Inquiry about Generation Speed
I've been experiencing some issues with the generation speed recently and was wondering if anyone else has encountered similar challenges. It seems like the process is slower than usual.
model_path = "mixtral"
model = AutoModelForCausalLM.from_pretrained(
model_path,device_map="auto", max_memory=max_memory_mapping
)
tokenizer =AutoTokenizer.from_pretrained(model_path)
.........................
output_ids = model.generate(input_ids=input_ids.cuda(),
do_sample=True,
temperature=0.4,
top_k=50,
max_new_tokens=300,)
Same here, the generation is very slow.
If the model is offloaded to the CPU, then of course it's going to be slow :/ The model did not change, unless you are computing the loss (which was not working on parallel devices).

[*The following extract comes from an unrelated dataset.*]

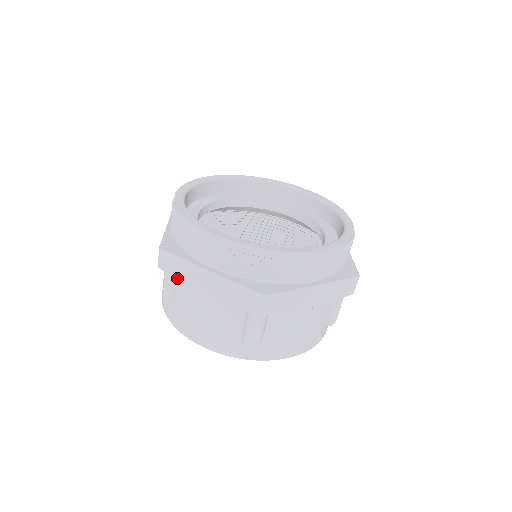
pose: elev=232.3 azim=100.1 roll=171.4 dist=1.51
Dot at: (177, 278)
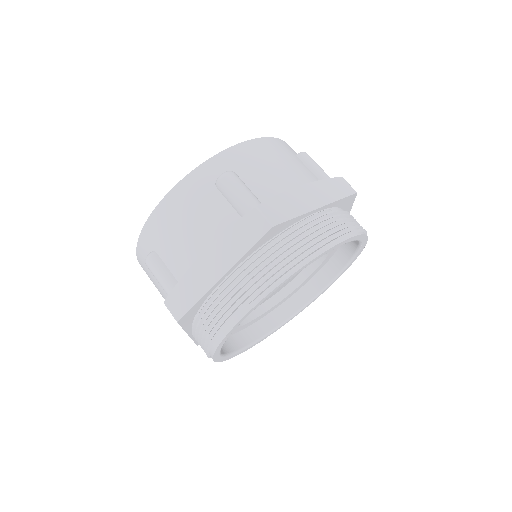
Dot at: occluded
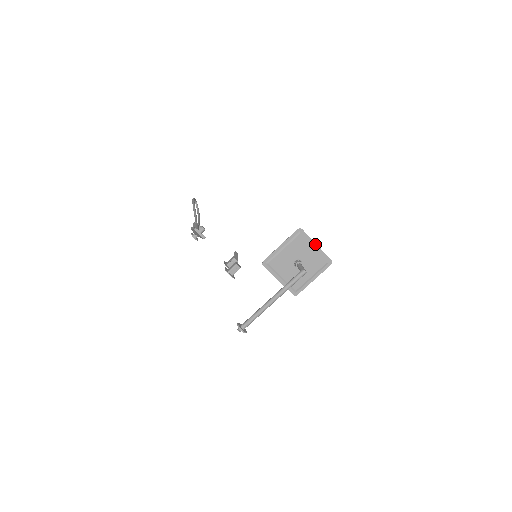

Make sure output_router_logits
is set to False
in the config
@Boyue27 your model is most likely offloaded into CPU or disk as stated by Arthur, you need to make sure you load your model in half-precision or 4-bit precision to make sure your model is fit into your GPU device:
For float16:
import torch
from transformers import AutoModelForCausalLM
model_path = "mixtral"
model = AutoModelForCausalLM.from_pretrained(
model_path,device_map="auto", max_memory=max_memory_mapping, torch_dtype=torch.float16
)
tokenizer =AutoTokenizer.from_pretrained(model_path)
4-bit precision (after installing bitsandbytes (pip install bitsandbytes
):
import torch
from transformers import AutoModelForCausalLM
model_path = "mixtral"
model = AutoModelForCausalLM.from_pretrained(
model_path,device_map="auto", max_memory=max_memory_mapping, load_in_4bit=True
)
tokenizer =AutoTokenizer.from_pretrained(model_path)